American diplomats whined to China
about its unfair trade practices. When rebuffed, they more or less shut up,
convinced either that they could not do anything or that China's growing
economy would sooner or later westernize.
Europeans were used to American
nagging about delinquent NATO contributions. Diplomatic niceties usually meant
that European leaders only talked nonstop about the idea that they should
shoulder more of their own defense.
Mexico ignored U.S. whining that our
neighbor to the south was cynically undermining U.S. immigration law. If
America protested too much, Mexico usually fell back on boilerplate charges of
racism, xenophobia and nativism, despite its own tough treatment of
immigrants arriving into Mexico illegally from Central America.
In other words, before Trump
arrived, the niceties of American diplomacy and statecraft had untied none
of these knots.
But like Alexander, the outsider Trump was not invested in
any of the accustomed protocols about untying them. Instead, he pulled out his
proverbial sword and began slashing.
If Kim Jong Un kept threatening the
U.S., then Trump would threaten him back and ridicule him in the process as
"Rocket Man." Meanwhile, the U.S. would beef up its own nuclear
arsenal, press ahead with missile defense, warn China that its neighbors might
have to nuclearize, and generally seem as threatening to Kim as he
traditionally has been to others.
Trump was no more patient with
China. If it continues to cheat and demand technology transfers as the price
of doing business in China, then it will face tariffs on its exports and a
trade war. Trump's position is that Chinese trade duplicity is so complex and
layered that it can never be untied, only cut apart.
Trump seemingly had no patience with
endless rounds of negotiations about NATO defense contributions.
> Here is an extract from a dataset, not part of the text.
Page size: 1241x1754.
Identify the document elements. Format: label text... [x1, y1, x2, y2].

If
frontline European nations wished to spend little to defend their own borders,
why should America have to spend so much to protect such distant nations?
In Trump's mind, if Mexico was often
critical of the U.S., despite effectively open borders and billions of
dollars in remittances, then he might as well give Mexico something real to
be angry about, such as a border wall, enforcement of existing U.S. immigration
laws, and deportations of many of those residing illegally on U.S. soil.
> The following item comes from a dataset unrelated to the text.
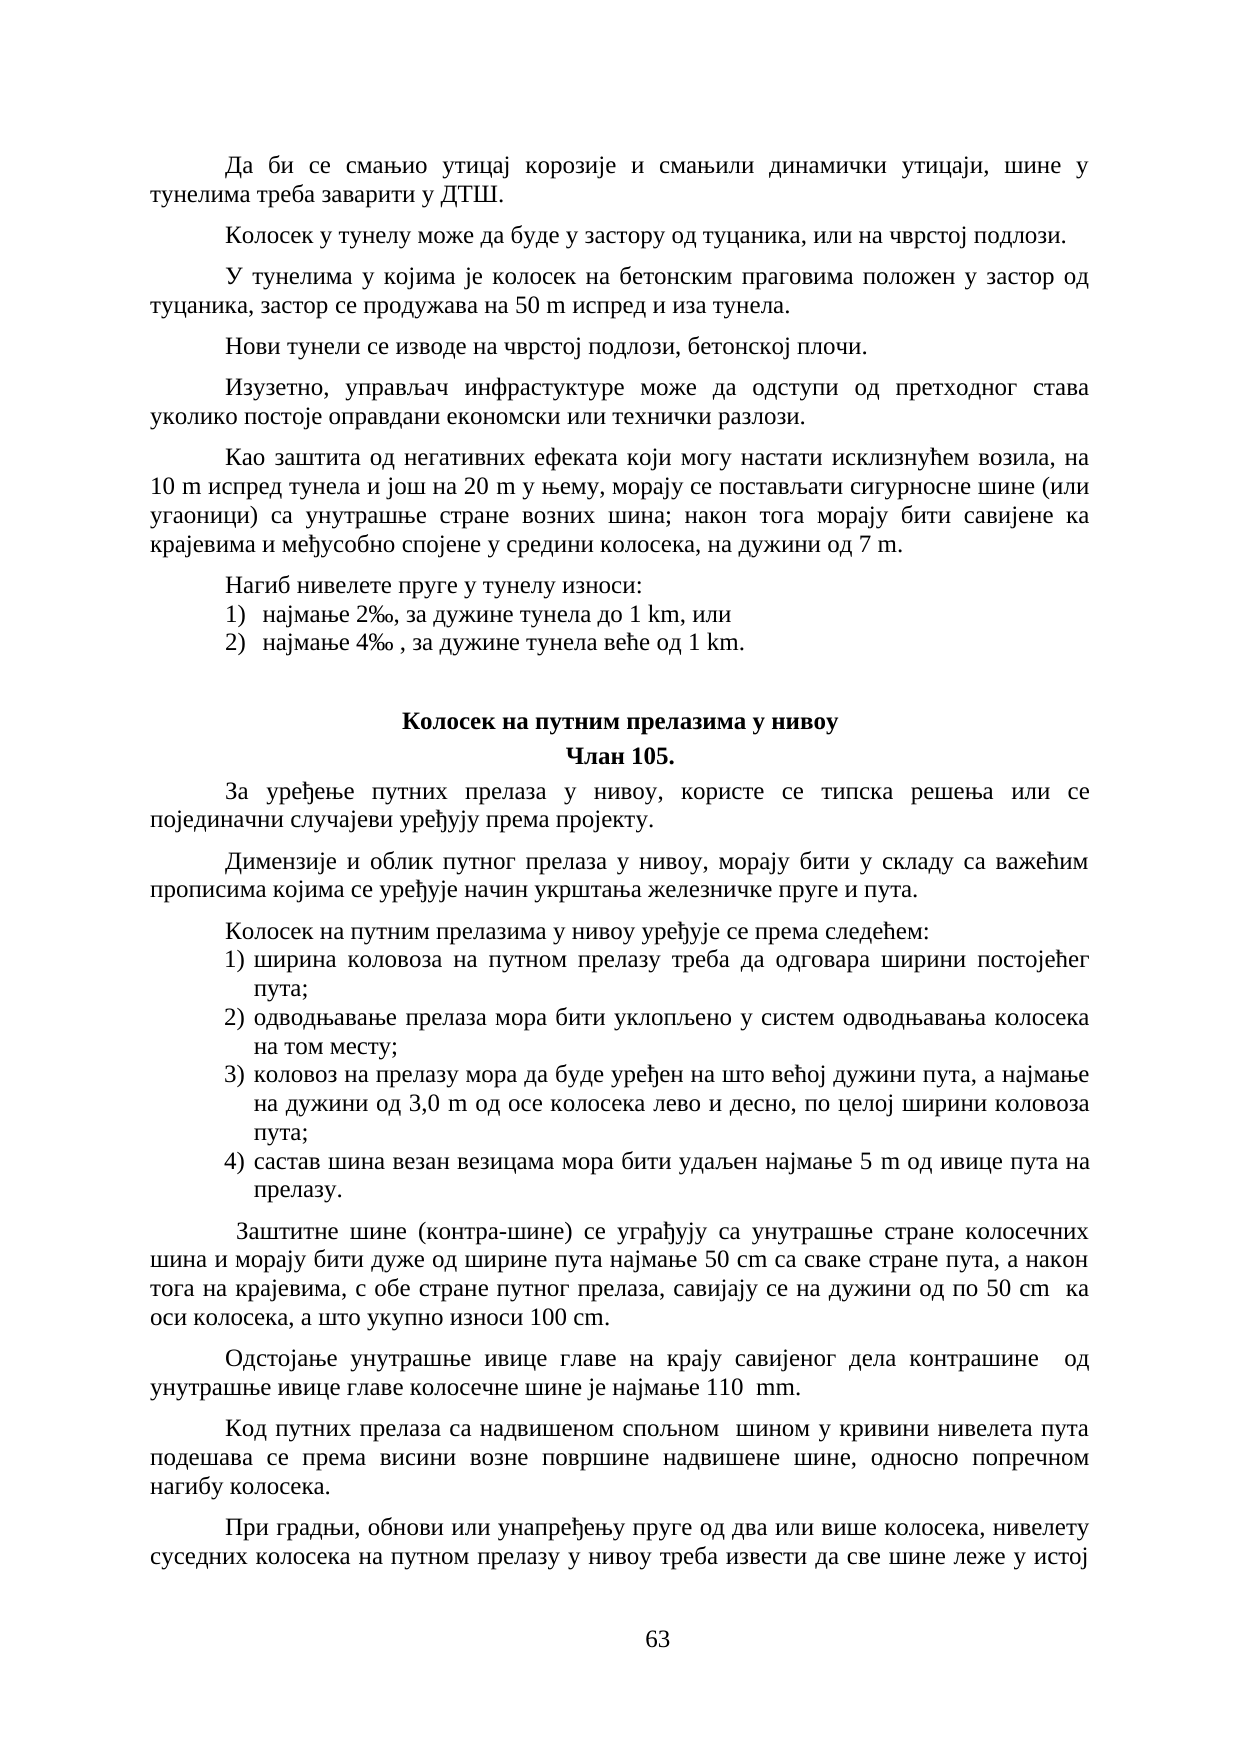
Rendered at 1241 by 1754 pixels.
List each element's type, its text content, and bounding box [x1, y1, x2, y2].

There are common themes to all these
slashed knots.
Diplomatic niceties had solved little. American laxity
was seen as naivete to be taken advantage of, not as generous concessions
to be returned in kind.
Second, American presidents and
their diplomatic teams had spent their careers deeply invested in the so-called
postwar rules and protocols of diplomacy.
In a nutshell, the central theme
has been that the U.S. is so rich and powerful, its duty is to take repeated
hits for the global order.
In light of American power,
reciprocity supposedly did not matter -- as if getting away with something
would not lead to getting away with something even bigger.
Knot cutters may not know how to
untie knots. But by the same token, those who struggle to untie knots also do
not know how to cut them.
And sometimes knots can only be cut
-- even as we recoil at the brash Alexanders who won't play by traditional
rules and instead dare to pull out their swords.